J’ai lu avec beaucoup d’attention et d’intérêt cette déclaration de l’association des enfants des tirailleurs.

Il y a dans ce texte un certain nombre d’approximations qui le rendent peu crédible : prétendre que plus de 161 millions de tirailleurs africains ont été recrutés me semble parfaitement illustrer ce point... Dans une déclaration, la plus petite erreur fragilise toute la démonstration même si celle-ci comprend des éléments véridiques, ce qui est le cas ici. Je n’en ai cité qu’une, mais il y en a beaucoup d’autres… Ces erreurs sont donc regrettables.

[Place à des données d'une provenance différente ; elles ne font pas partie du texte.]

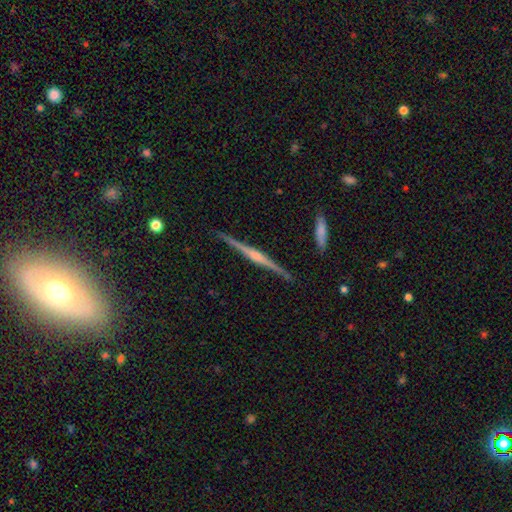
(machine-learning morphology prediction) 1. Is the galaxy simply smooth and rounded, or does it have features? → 83% featured or disk, 11% smooth, 6% star or artifact.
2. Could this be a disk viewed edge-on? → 98% yes, 2% no.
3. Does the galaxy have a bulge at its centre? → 73% rounded, 14% boxy, 13% none.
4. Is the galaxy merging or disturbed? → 90% none, 7% minor disturbance, 1% major disturbance, 1% merger.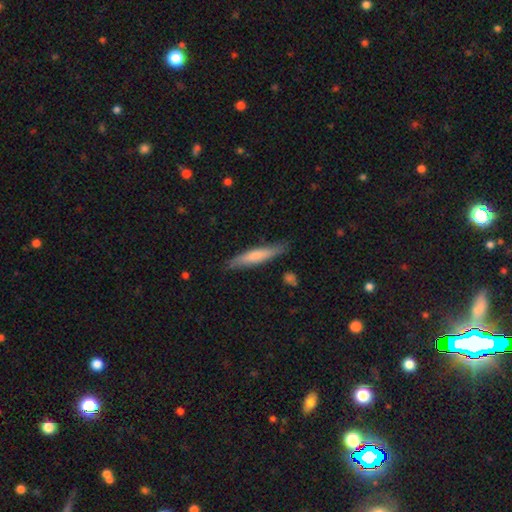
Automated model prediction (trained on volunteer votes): Morphology: type=smooth (66%); roundness=cigar-shaped (88%); merging=none (81%).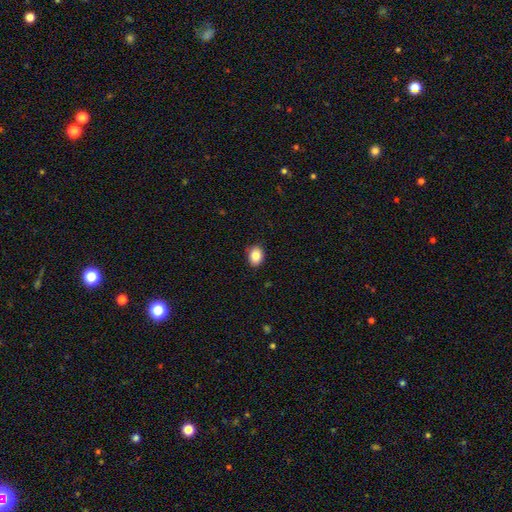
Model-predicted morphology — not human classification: Q: Smooth or featured?
A: smooth (85%); runner-up: star or artifact (9%)
Q: How rounded?
A: in between (59%); runner-up: round (40%)
Q: Merging?
A: none (88%); runner-up: minor disturbance (10%)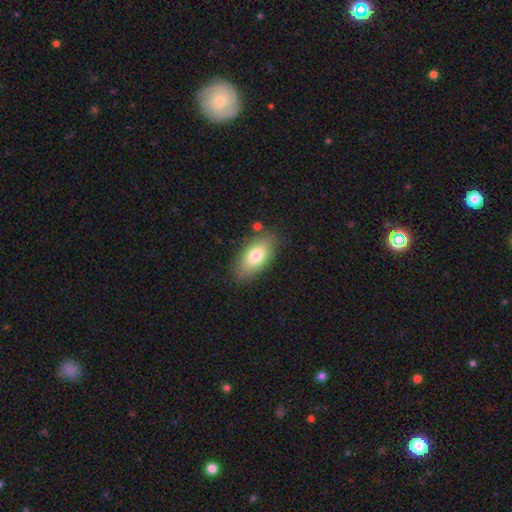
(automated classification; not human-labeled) smooth_or_featured: smooth (p=0.76) [alt: featured or disk p=0.17]
how_rounded: in between (p=0.88) [alt: cigar-shaped p=0.08]
merging: none (p=0.82) [alt: minor disturbance p=0.12]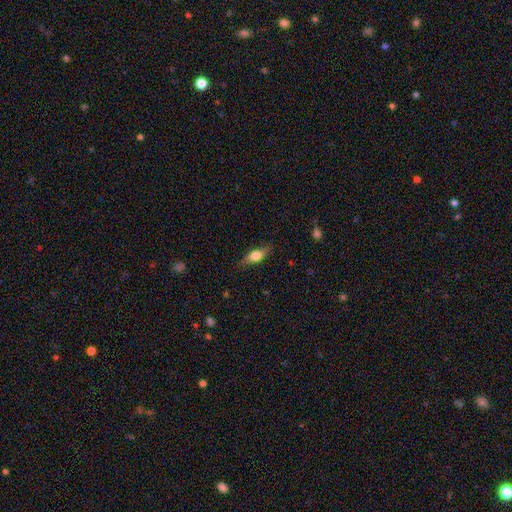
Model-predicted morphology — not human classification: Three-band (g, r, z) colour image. It shows a smooth galaxy with no disk features (57%) that is in between round and cigar-shaped (59%). Merging: none (81%).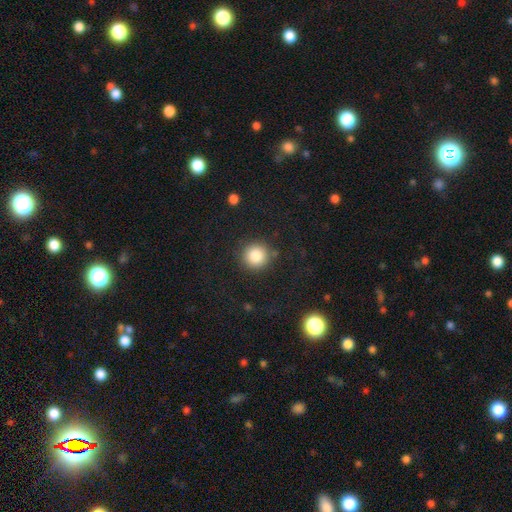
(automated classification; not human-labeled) Smooth or featured? Predicted: smooth (p=0.84). How rounded? Predicted: round (p=0.94). Merging? Predicted: none (p=0.87).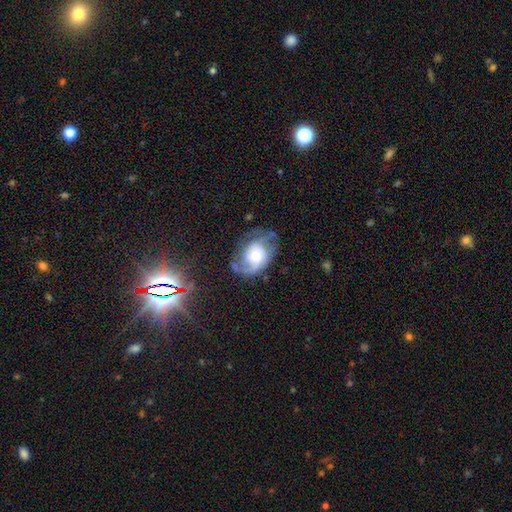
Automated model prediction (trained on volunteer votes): Morphology: type=featured or disk (69%); edge-on=no (97%); bar=no (74%); spiral arms=yes (85%); winding=medium (41%); arm count=2 (46%); bulge=moderate (39%); merging=none (47%).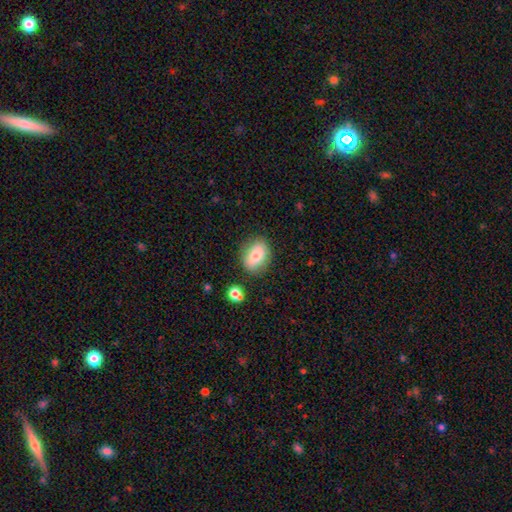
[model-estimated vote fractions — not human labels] This appears to be a smooth galaxy with no disk features (73%) that is in between round and cigar-shaped (75%). Merging: none (79%).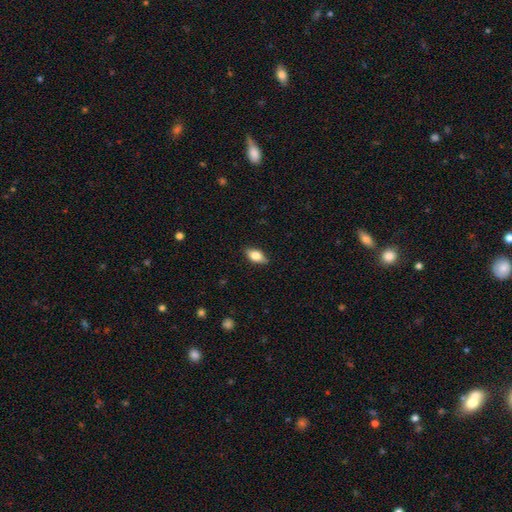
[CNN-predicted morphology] This is likely a smooth galaxy (71%). How rounded: clearly in between (86%). Merging: clearly none (86%).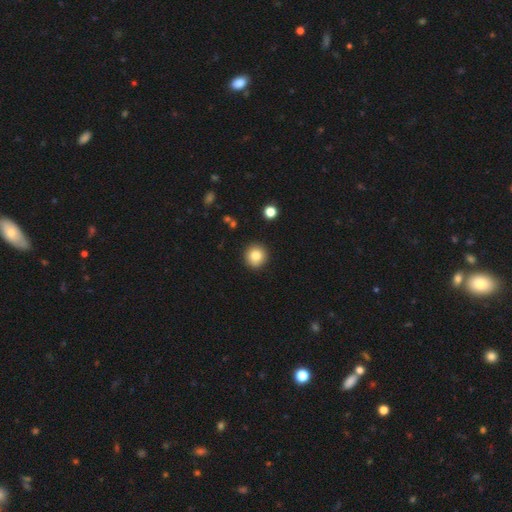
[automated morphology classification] type=smooth (82%); roundness=round (93%); merging=none (91%).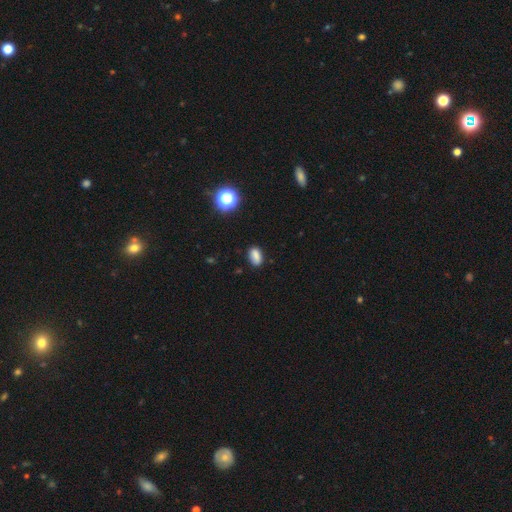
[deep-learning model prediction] Smooth or featured: smooth — 82% (star or artifact — 12%)
How rounded: in between — 87% (round — 10%)
Merging: none — 82% (minor disturbance — 13%)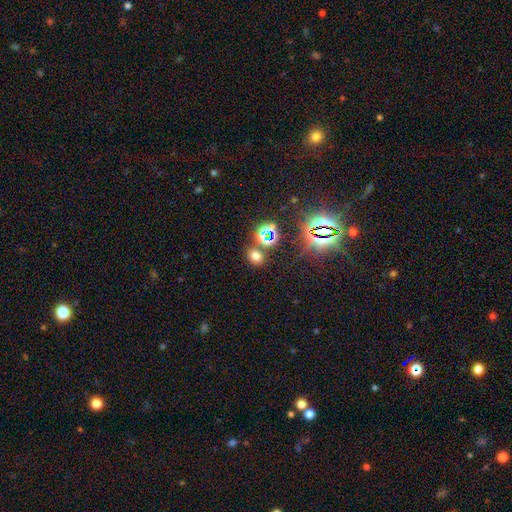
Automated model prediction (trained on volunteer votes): Smooth or featured? smooth (62%)
How rounded? round (55%)
Merging? none (77%)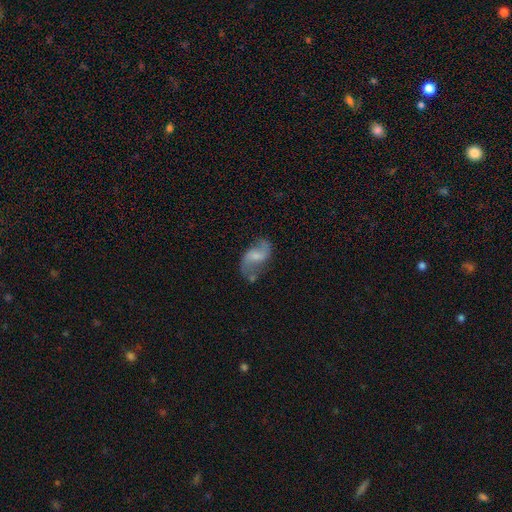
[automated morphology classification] Smooth or featured: featured or disk — 76% (smooth — 17%)
Edge-on disk: no — 97% (yes — 3%)
Bar: weak — 53% (no — 30%)
Spiral arms: yes — 92% (no — 8%)
Spiral winding: loose — 70% (medium — 25%)
Spiral arm count: 2 — 91% (can't tell — 4%)
Bulge size: small — 38% (moderate — 30%)
Merging: none — 62% (minor disturbance — 21%)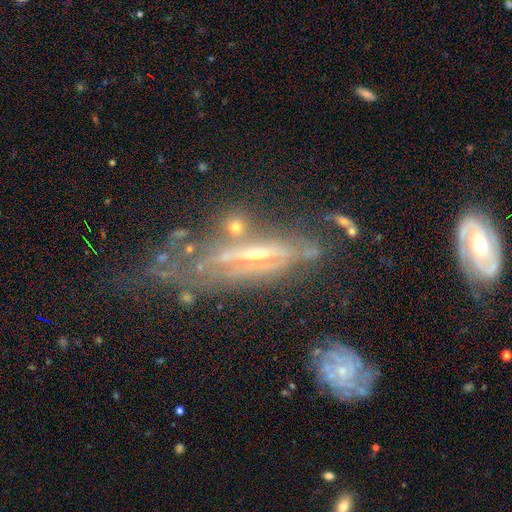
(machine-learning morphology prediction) Smooth or featured? Predicted: featured or disk (p=0.75). Edge-on disk? Predicted: yes (p=0.54). Merging? Predicted: none (p=0.37).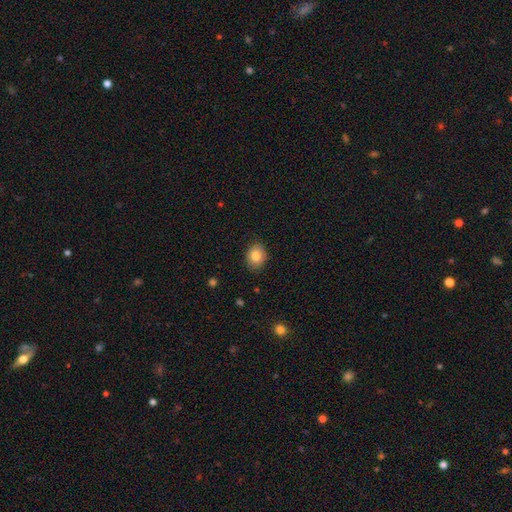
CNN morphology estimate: smooth_or_featured: smooth (p=0.84) [alt: star or artifact p=0.09]
how_rounded: in between (p=0.53) [alt: round p=0.46]
merging: none (p=0.86) [alt: minor disturbance p=0.10]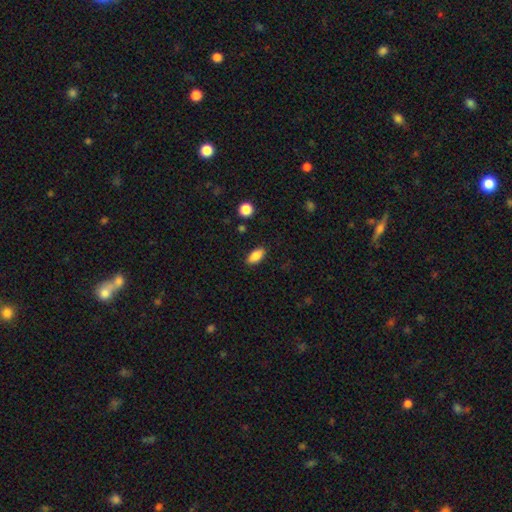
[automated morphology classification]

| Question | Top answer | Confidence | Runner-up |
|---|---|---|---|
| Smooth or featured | smooth | 86% | star or artifact (8%) |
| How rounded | in between | 88% | cigar-shaped (9%) |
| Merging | none | 87% | minor disturbance (9%) |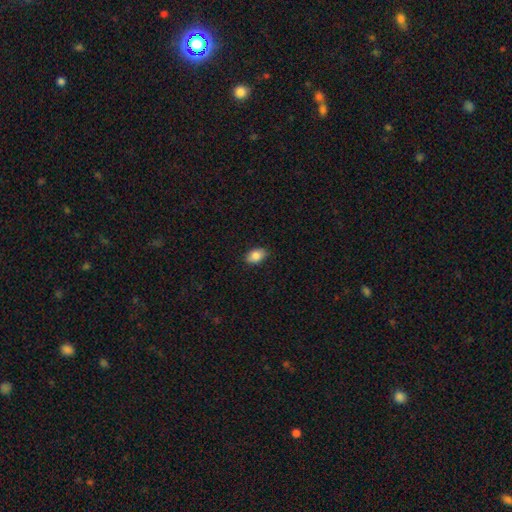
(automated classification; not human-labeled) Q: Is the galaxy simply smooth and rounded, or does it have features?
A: smooth — 86%.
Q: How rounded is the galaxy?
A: in between — 88%.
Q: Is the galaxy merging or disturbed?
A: none — 88%.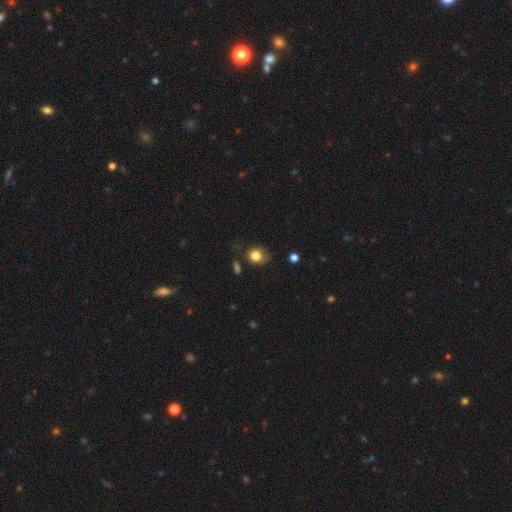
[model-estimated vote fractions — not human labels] Smooth or featured: smooth — 81% (star or artifact — 10%)
How rounded: round — 70% (in between — 29%)
Merging: none — 59% (minor disturbance — 28%)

Je me permets simplement d’attirer l’attention de ses rédacteurs sur un point qui me semble essentiel : la France verse leurs pensions à tous les anciens combattants qui en font la demande et qui sont en mesure d’apporter la preuve de leur statut d’ancien combattant.

Depuis plusieurs années, la mission militaire de l’ambassade de France à Conakry apporte son soutien aux anciens combattants guinéens, en vérifiant que les pensionnés perçoivent bien la totalité de la pension à laquelle ils ont droit, et en apportant des secours et des soins médicaux aux anciens combattants les plus nécessiteux ainsi qu’aux veuves, très nombreuses en Guinée.

La France respecte ses engagements auprès des anciens combattants guinéens, au même titre qu’auprès des anciens combattants français.

Ainsi, si vous avez dans votre entourage un ancien combattant qui ne touche pas sa pension, il faut lui dire de la demander aux services de l’ONAC guinéen, qui a la charge d’instruire les demandes et de les transférer vers la France.

Enfin, il me semble utile de rappeler que la loi qui s’applique aux anciens combattants de l’armée française guinéens est la même que celle qui s’applique aux anciens combattants français :

·         La retraite du combattant est donnée à tous les Guinéens qui ont servi moins de 15 ans dans l’armée française et sont titulaire d’une carte du combattant. Cette pension disparaît à la mort du pensionné.

·         La pension militaire de retraire est servie à tous les anciens militaires qui ont servi plus de 15 ans dans l’armée française.
Cette pension est réversible à la veuve.

·         La pension d’invalidité est servie à tous les anciens militaires qui ont été blessés en service ou en opération et dont la blessure a été reconnue comme telle.

Cette pension est réversible à la veuve.

Attention pour qu’une veuve puisse bénéficier de la pension de son mari, leur mariage doit avoir été célébré avant la date de l’indépendance de la Guinée, c’est-à-dire avant le 2 octobre 1958.

Les enfants n’héritent jamais d’une pension militaire : celle-ci disparaît à la mort du pensionné ou de sa veuve, selon le cas. C’est la même chose que pour les enfants des anciens combattants français.

Enfin, en Guinée, c’est l’Etat guinéen qui est responsable du versement des pensions aux anciens combattants, et l’Etat guinéen demande ensuite à l’Etat français de lui rembourser l’avance qu’il a faite.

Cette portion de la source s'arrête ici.